(LAVORO RICHIESTO):
• A. Secondo il brano sull'agricoltura, di quale area protetta Zoboli ha esperienza diretta?
• B. Ricopia senza alcuna modifica il tratto del brano sull'agricoltura che va da "Convivenza necessaria tra" fino a "coesistere senza antagonismi.".

(SEGMENTO DI TESTO):
▽

Convivenza necessaria tra produzione di massa e nicchie di qualità
Uno dei concetti fondamentali espressi da Zoboli è l'esistenza attuale di due tipologie distinte di agricoltura, che devono coesistere senza antagonismi.
Da un lato c'è l'agricoltura convenzionale, che punta sulla quantità per produrre cibo a basso costo, necessario per chi ha una ridotta capacità di spesa. Dall'altro c'è l'agricoltura di qualità, sana e rispettosa dell'ambiente, rivolta a chi sceglie di mangiare in modo consapevole per la propria salute e per l'ecosistema. Zoboli sottolinea che non si tratta di un discorso discriminatorio: la richiesta di cibo economico è reale, e chi fa agricoltura intensiva ha le sue ragioni, dovendo competere con mercati esteri spesso meno regolamentati. Tuttavia, per un'azienda situata in un'area fortemente urbanizzata come la sua, la strada della qualità e del servizio al cittadino si è rivelata vincente e più sostenibile.
Opportunità di sviluppo e timori burocratici
Zoboli vive e lavora in una zona che funge da cerniera tra la città e la campagna, avendo esperienza diretta dell'area protetta del torrente Rodano. La sua visione su parchi e aree protette è pragmatica.
Per le aziende che scelgono la multifunzionalità (agriturismo, vendita diretta), trovarsi in un'area protetta è una grande opportunità: migliora l'ambiente e attira cittadini in cerca di benessere. Zoboli rassicura anche i colleghi più tradizionalisti che temono l'istituzione di aree protette: le normative attuali (sugli spandimenti, sul benessere animale, sulla PAC) sono già molto rigorose e un'area protetta non deve aggiungere ulteriori divieti che impediscano di lavorare, ma piuttosto tutelare anche l'agricoltore. L'importante, sostiene Zoboli, è che l'agricoltore resti protagonista e che l'apertura al pubblico non significhi un'invasione indebita nella gestione aziendale.

△

(DATI DA ANALIZZARE):
▽

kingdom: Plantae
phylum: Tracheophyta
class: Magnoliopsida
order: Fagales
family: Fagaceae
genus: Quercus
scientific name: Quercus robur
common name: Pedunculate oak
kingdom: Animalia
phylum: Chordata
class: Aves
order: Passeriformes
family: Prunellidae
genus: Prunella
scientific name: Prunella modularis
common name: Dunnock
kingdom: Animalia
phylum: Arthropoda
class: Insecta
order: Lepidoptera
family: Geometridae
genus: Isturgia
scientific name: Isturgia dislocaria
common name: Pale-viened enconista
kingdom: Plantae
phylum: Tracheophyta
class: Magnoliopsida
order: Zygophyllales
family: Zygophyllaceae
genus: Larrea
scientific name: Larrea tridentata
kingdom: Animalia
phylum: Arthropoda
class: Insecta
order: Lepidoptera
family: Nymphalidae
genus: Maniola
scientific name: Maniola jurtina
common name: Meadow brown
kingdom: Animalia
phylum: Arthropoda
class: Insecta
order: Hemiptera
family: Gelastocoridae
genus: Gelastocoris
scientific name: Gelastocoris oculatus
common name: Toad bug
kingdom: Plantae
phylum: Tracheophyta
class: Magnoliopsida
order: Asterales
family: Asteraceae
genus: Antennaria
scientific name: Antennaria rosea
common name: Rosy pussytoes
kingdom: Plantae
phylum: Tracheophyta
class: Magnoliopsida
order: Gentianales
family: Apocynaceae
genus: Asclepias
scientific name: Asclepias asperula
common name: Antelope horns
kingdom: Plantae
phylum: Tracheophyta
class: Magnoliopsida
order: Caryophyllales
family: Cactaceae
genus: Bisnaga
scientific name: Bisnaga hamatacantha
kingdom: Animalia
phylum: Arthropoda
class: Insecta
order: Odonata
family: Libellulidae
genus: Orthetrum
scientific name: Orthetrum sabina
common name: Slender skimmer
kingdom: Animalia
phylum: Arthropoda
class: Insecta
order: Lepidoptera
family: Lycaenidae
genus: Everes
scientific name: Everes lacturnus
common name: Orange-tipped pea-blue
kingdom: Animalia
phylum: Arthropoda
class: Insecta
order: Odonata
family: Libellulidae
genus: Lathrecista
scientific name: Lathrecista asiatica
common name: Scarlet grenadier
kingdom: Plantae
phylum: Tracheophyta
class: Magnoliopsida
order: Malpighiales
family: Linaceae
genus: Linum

△

(RISPOSTE IN ORDINE):
• A. Dell'area protetta del torrente Rodano.

• B.
Convivenza necessaria tra produzione di massa e nicchie di qualità
Uno dei concetti fondamentali espressi da Zoboli è l'esistenza attuale di due tipologie distinte di agricoltura, che devono coesistere senza antagonismi.